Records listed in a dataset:
━━━━━━━━━━━━━━━━

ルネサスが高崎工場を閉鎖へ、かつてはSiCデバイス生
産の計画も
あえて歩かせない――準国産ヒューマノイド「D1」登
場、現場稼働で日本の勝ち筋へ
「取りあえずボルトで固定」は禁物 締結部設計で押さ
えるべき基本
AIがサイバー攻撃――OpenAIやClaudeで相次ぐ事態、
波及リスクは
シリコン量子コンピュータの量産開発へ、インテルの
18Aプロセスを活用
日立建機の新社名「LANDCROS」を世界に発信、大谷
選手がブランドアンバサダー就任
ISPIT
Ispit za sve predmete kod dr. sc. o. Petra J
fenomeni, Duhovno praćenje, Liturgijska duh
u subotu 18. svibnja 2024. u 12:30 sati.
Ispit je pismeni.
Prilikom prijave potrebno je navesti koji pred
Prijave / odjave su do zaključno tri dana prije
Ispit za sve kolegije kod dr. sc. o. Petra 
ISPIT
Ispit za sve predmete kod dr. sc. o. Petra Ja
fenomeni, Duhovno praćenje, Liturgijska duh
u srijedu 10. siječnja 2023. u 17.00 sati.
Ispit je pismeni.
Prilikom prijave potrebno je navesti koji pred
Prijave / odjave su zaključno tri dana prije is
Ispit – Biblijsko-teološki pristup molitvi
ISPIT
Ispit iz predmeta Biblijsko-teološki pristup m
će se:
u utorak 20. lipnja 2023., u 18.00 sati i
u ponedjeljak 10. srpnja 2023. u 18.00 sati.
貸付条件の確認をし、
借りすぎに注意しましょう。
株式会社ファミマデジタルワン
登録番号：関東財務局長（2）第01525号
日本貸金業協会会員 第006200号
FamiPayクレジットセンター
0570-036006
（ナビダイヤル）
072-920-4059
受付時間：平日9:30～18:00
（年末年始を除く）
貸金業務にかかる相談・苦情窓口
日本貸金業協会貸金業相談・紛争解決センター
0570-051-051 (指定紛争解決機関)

━━━━━━━━━━━━━━━━

◆ **Work order**
Transcribe every line of the records above character for character, keeping the original line breaks.

◆ **Response area**
ルネサスが高崎工場を閉鎖へ、かつてはSiCデバイス生
産の計画も
あえて歩かせない――準国産ヒューマノイド「D1」登
場、現場稼働で日本の勝ち筋へ
「取りあえずボルトで固定」は禁物 締結部設計で押さ
えるべき基本
AIがサイバー攻撃――OpenAIやClaudeで相次ぐ事態、
波及リスクは
シリコン量子コンピュータの量産開発へ、インテルの
18Aプロセスを活用
日立建機の新社名「LANDCROS」を世界に発信、大谷
選手がブランドアンバサダー就任
ISPIT
Ispit za sve predmete kod dr. sc. o. Petra J
fenomeni, Duhovno praćenje, Liturgijska duh
u subotu 18. svibnja 2024. u 12:30 sati.
Ispit je pismeni.
Prilikom prijave potrebno je navesti koji pred
Prijave / odjave su do zaključno tri dana prije
Ispit za sve kolegije kod dr. sc. o. Petra 
ISPIT
Ispit za sve predmete kod dr. sc. o. Petra Ja
fenomeni, Duhovno praćenje, Liturgijska duh
u srijedu 10. siječnja 2023. u 17.00 sati.
Ispit je pismeni.
Prilikom prijave potrebno je navesti koji pred
Prijave / odjave su zaključno tri dana prije is
Ispit – Biblijsko-teološki pristup molitvi
ISPIT
Ispit iz predmeta Biblijsko-teološki pristup m
će se:
u utorak 20. lipnja 2023., u 18.00 sati i
u ponedjeljak 10. srpnja 2023. u 18.00 sati.
貸付条件の確認をし、
借りすぎに注意しましょう。
株式会社ファミマデジタルワン
登録番号：関東財務局長（2）第01525号
日本貸金業協会会員 第006200号
FamiPayクレジットセンター
0570-036006
（ナビダイヤル）
072-920-4059
受付時間：平日9:30～18:00
（年末年始を除く）
貸金業務にかかる相談・苦情窓口
日本貸金業協会貸金業相談・紛争解決センター
0570-051-051 (指定紛争解決機関)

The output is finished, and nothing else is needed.